Edit on github

Snowflake Security Model

Overview

The right Security model is critical to ensuring sensitive data is protected.

While Snowflake allows convenient swapping between granted roles during a single user session, datasets must be accessible to the same role in order to analyze them together. To create a seamless user experience, the user should be able to access all data required to operate using a single role. That same role may be granted to others in a users' direct team, but will differ between teams across the organization: each allowing access to their required data and environments.

In Snowflake there are three options for how security is managed as seen in the image below.

Option 1 combines the access and the users into a single role. This is what most tool documentation will tell you do to as it is "simple". You create one role and give it the permissions it needs then grant users that role.

The problem with this approach is that it is hard to scale and users either get too much or not enough access. You will find yourself repeating permissions across roles and when those permissions need to be updated you need to update them in many places. Simply put, this approach is not DRY .

In Option 2 we create more granular roles and create a hierarchical structure where Sysadmin in this case has access to everything.

While better than Option 1, this gives administrators access to data which they may not need to have. If a user needs to have access to data, they should have a role specifically for that, like an Analyst role.

Option 3

This is our recommended approach because this allows us to create granular permissions such as a role that unmasks masked data, or a role that gives access to a specific schema. We then combine those "Object" roles into "Functional" roles which are then granted to users. This allows us to have roles like Analyst and Analyst_PII with the only difference being that the latter gets an additional role that unmasks data. More importantly, the role to unmask data is defined once and used many times.

db-auth-std-e1

As shown below we create granular object roles each allowing access to a single database, schema, warehouse (compute cluster), Data classification, and region/country. We then grant the full set of required object roles to a given functional role which are in turn granted to users to allow them to query the database.

db-auth-std-e1

This approach allows clear visibility of what a given user has access to: Production or Development environments, Raw or Processed schema, PII / Non-PII, etc. Any newly required permissions can be added for a team via its user role easily, by simply granting an additional object role.

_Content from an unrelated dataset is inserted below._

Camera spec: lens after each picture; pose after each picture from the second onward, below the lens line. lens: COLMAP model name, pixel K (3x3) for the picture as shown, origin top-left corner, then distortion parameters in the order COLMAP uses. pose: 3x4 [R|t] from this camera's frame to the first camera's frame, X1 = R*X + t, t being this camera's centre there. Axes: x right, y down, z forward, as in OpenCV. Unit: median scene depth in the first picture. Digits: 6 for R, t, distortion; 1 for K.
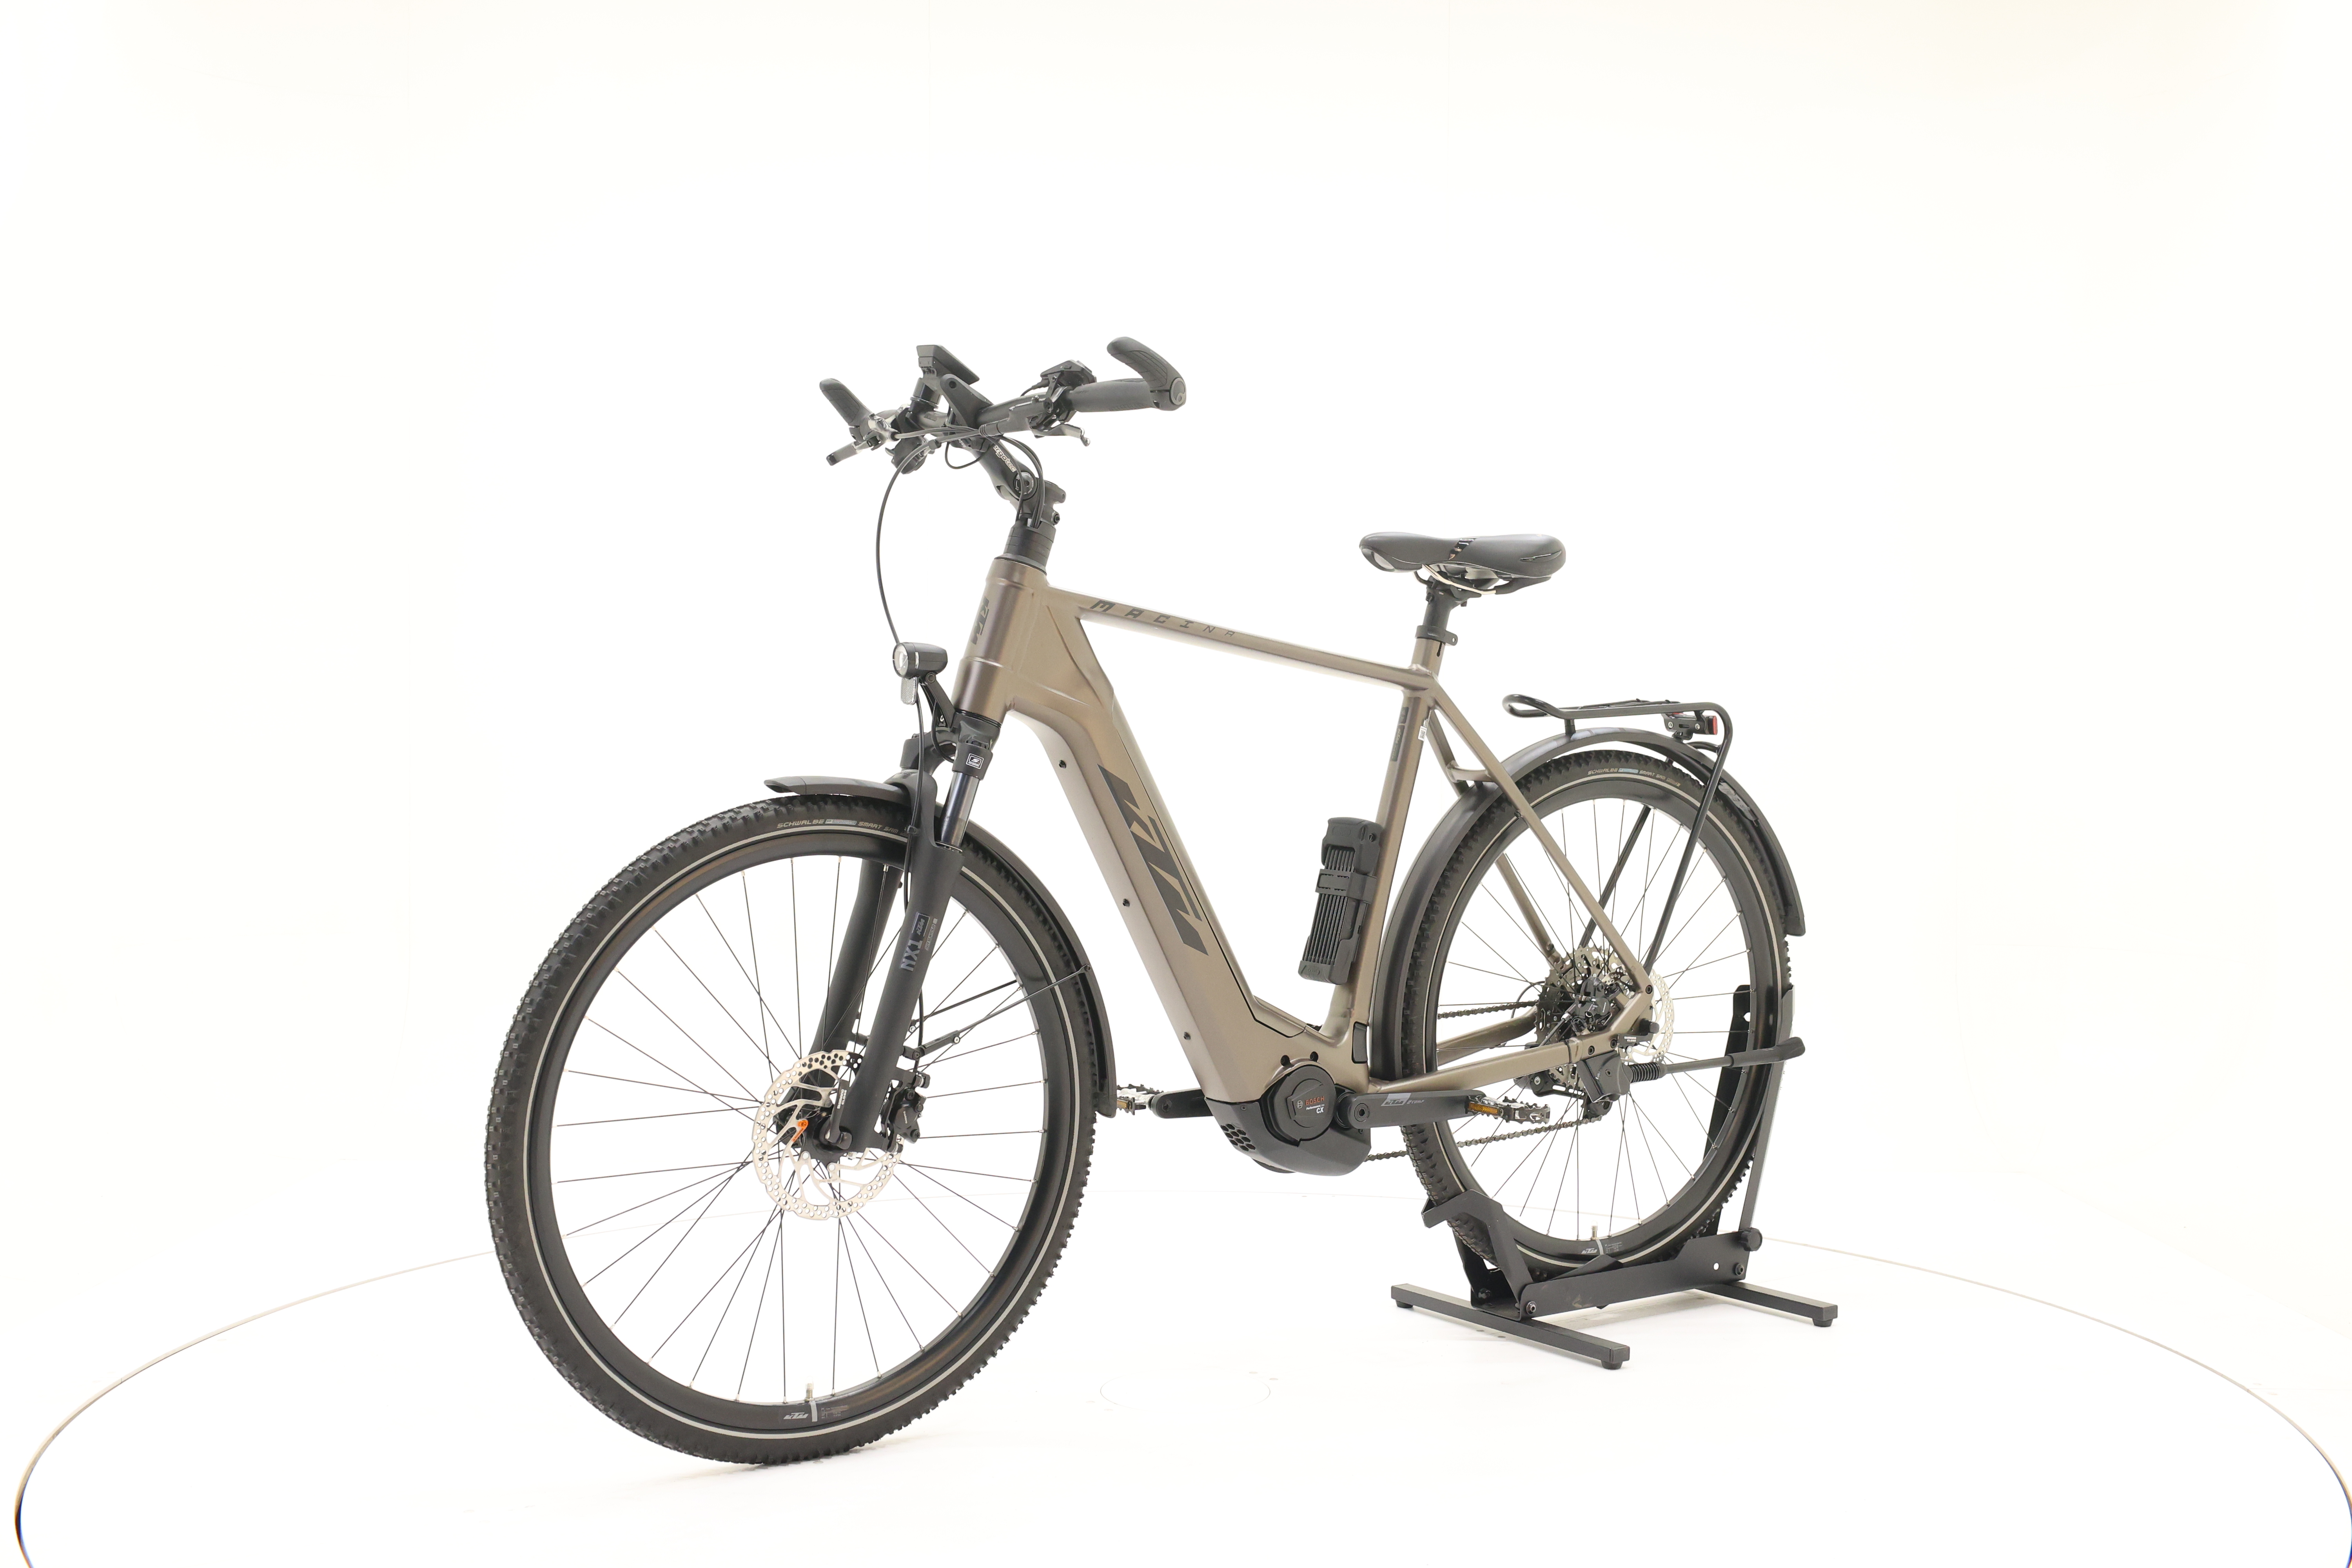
lens RADIAL K [[2562.5, 0, 1183.4], [0, 2562.5, 793.1], [0, 0, 1]] dist [-0.014616, 0.000000]
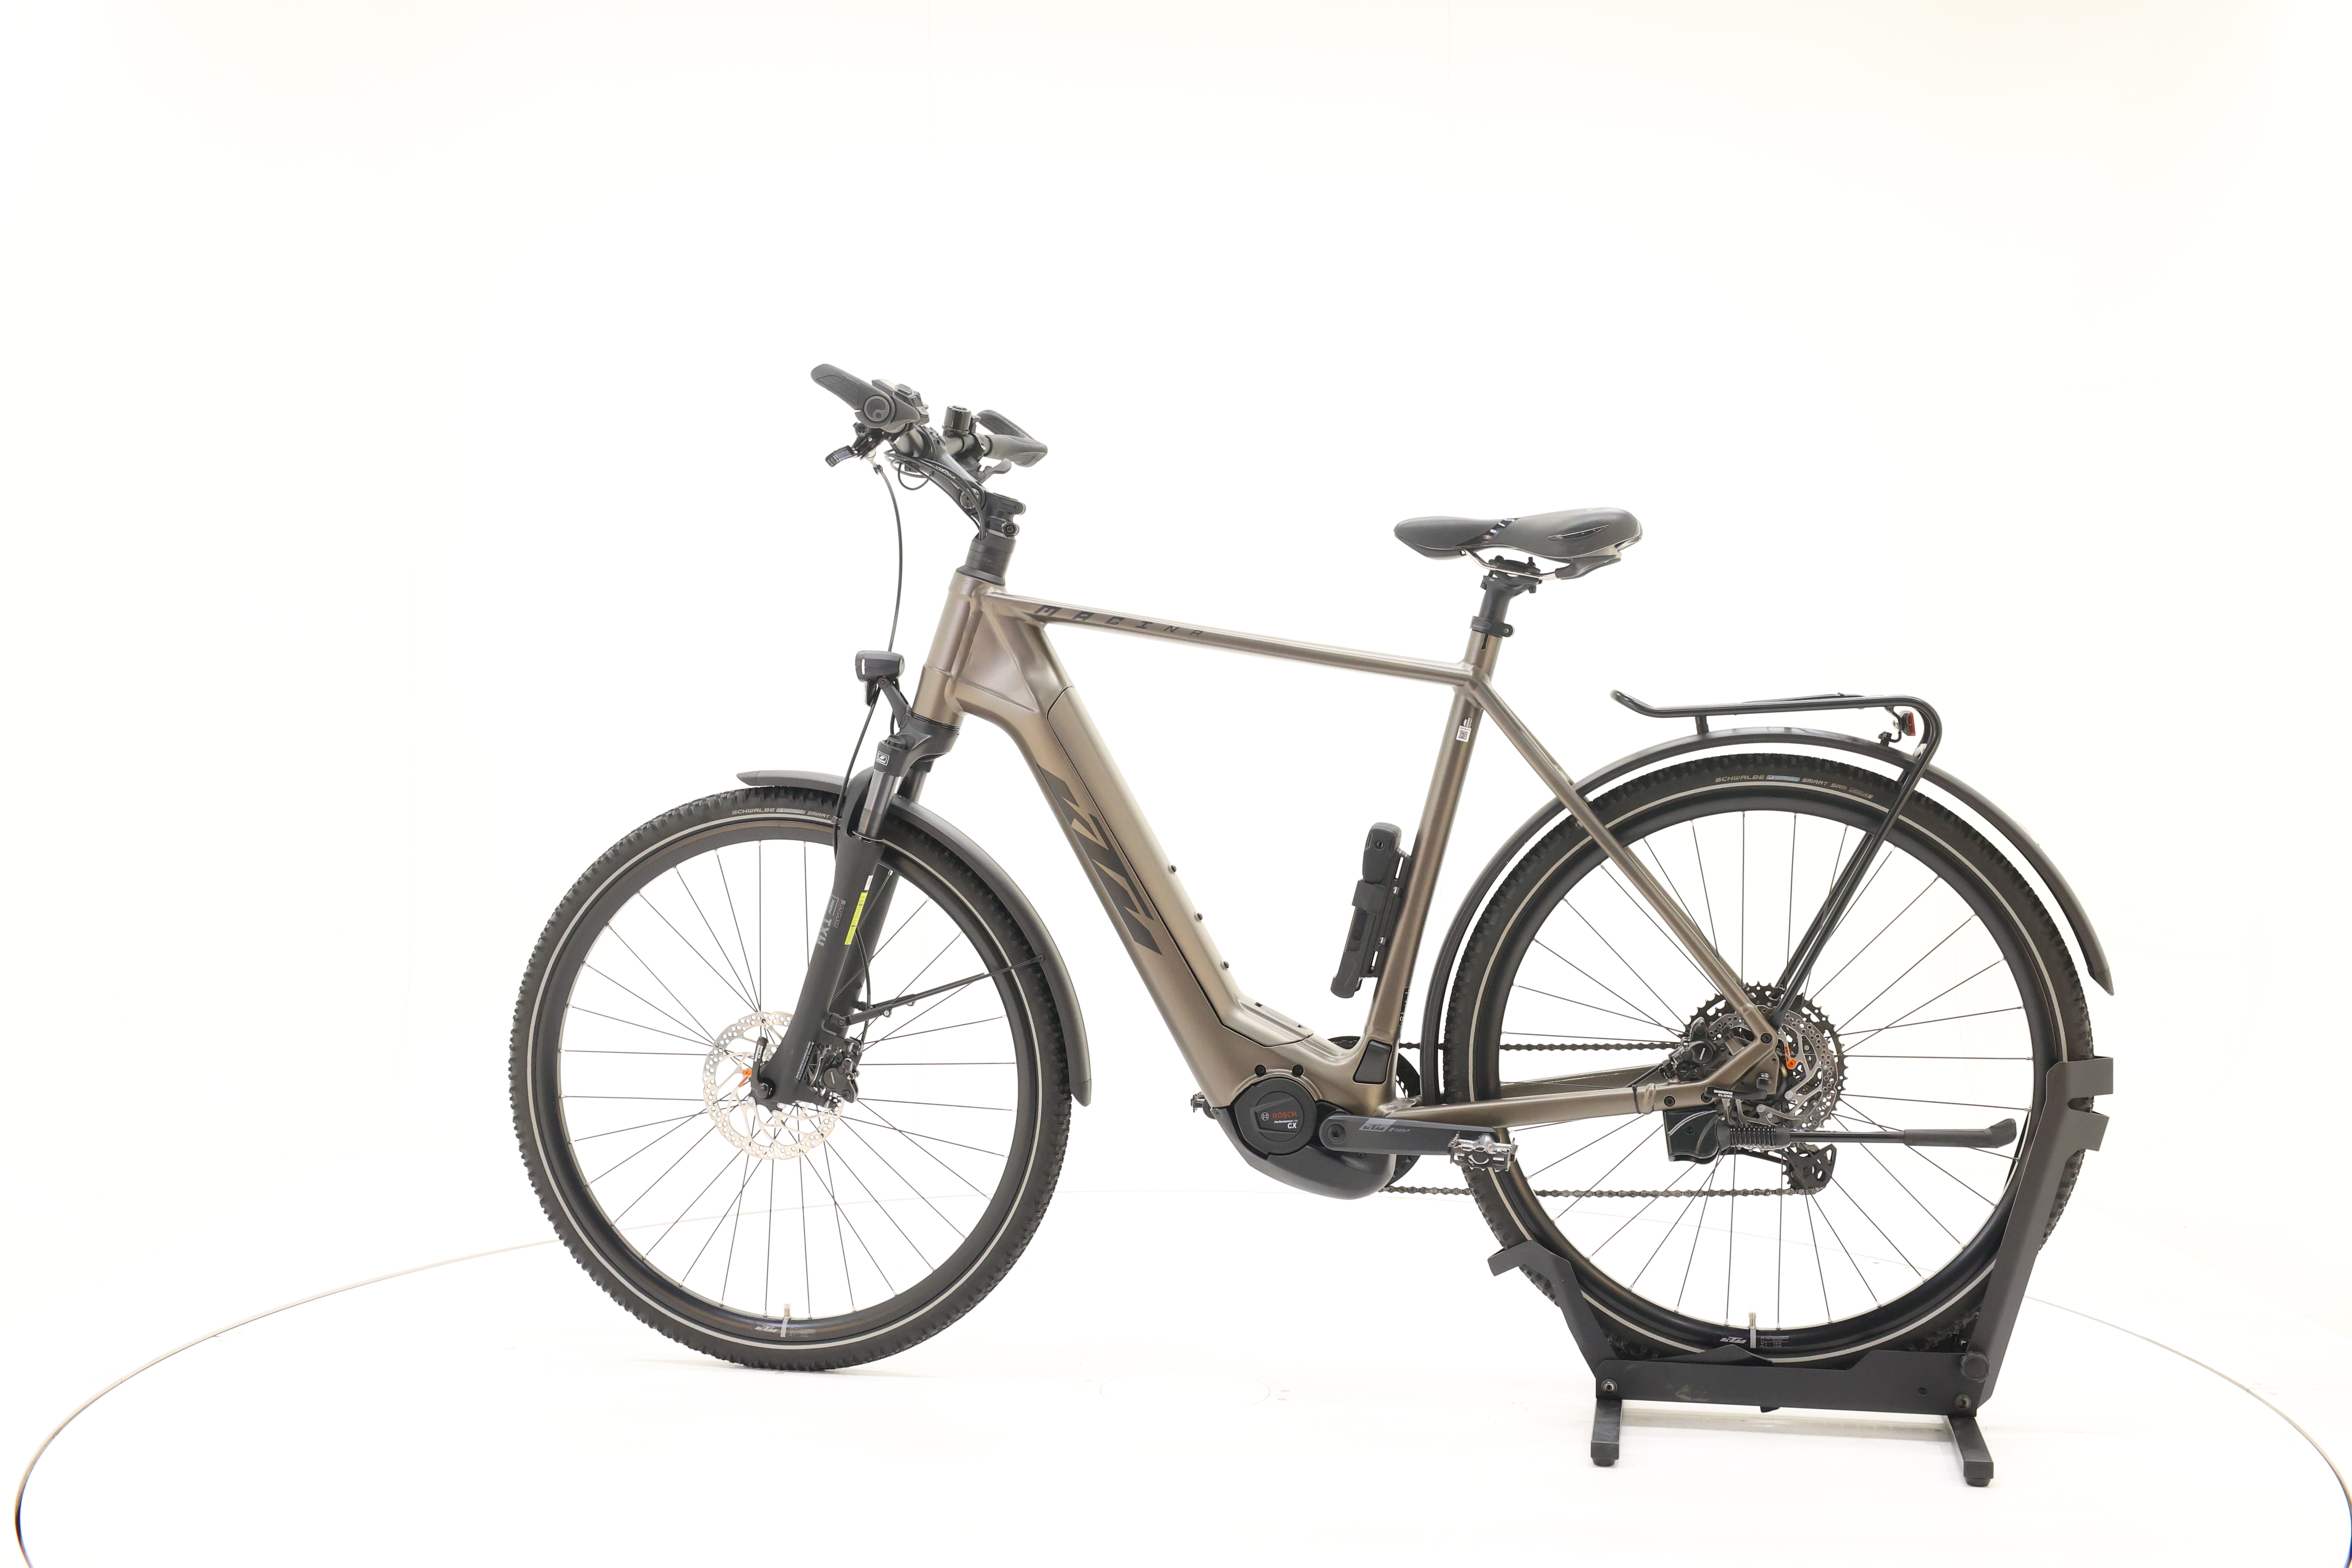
lens RADIAL K [[2562.5, 0, 1179.3], [0, 2562.5, 775.7], [0, 0, 1]] dist [-0.014616, 0.000000]
pose [[0.687678, 0.012713, -0.725905, 0.691577], [-0.018523, 0.999828, -0.000036, -0.006444], [0.725780, 0.013470, 0.687795, 0.294356]]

These permissions are all defined in source files which are then leveraged by a tool called Permifrost. This adds traceability to the role management process and can be run as part of the DataOps process. This process will also retain a record of who made the change, when they changed it, and their justification for granting / revoking access.

PII Access

db-auth-std-e1

In order to analyze our most secure data, we must first protect it - allowing access to those who have been appropriately trained to meet our compliance and quality standards.

While Snowflake allows many complex access policies, we take care to apply what is needed to meet our compliance obligations while retaining the ability to understand the data and create value for our users.

PII data is protected within marked columns by using Dynamic Masking policies: predetermined methods for protecting all or part of the data unless a certain access role is granted, which can be applied to any column in the database. This protection may be complete masking ('****') or partial masking ('*****@gmail.com', 'Martin ******'), and can use any SQL methods to determine the content of masked data to a given role.

db-auth-std-e1

In this implementation, we can mask PII data and have the ability to expand this to other sensitive data over time as required. PII and other sensitive data are then only accessible by users with a role that can unmask this data.

As developers work in their own dev schemas, any data saved to a table in their schema will contain only the level of information they are permitted access to; and will only be accessible by users of the same role. Before release of their newly developed feature, any created tables are expected to be given security configuration, protecting any derived data to the same standard as its source.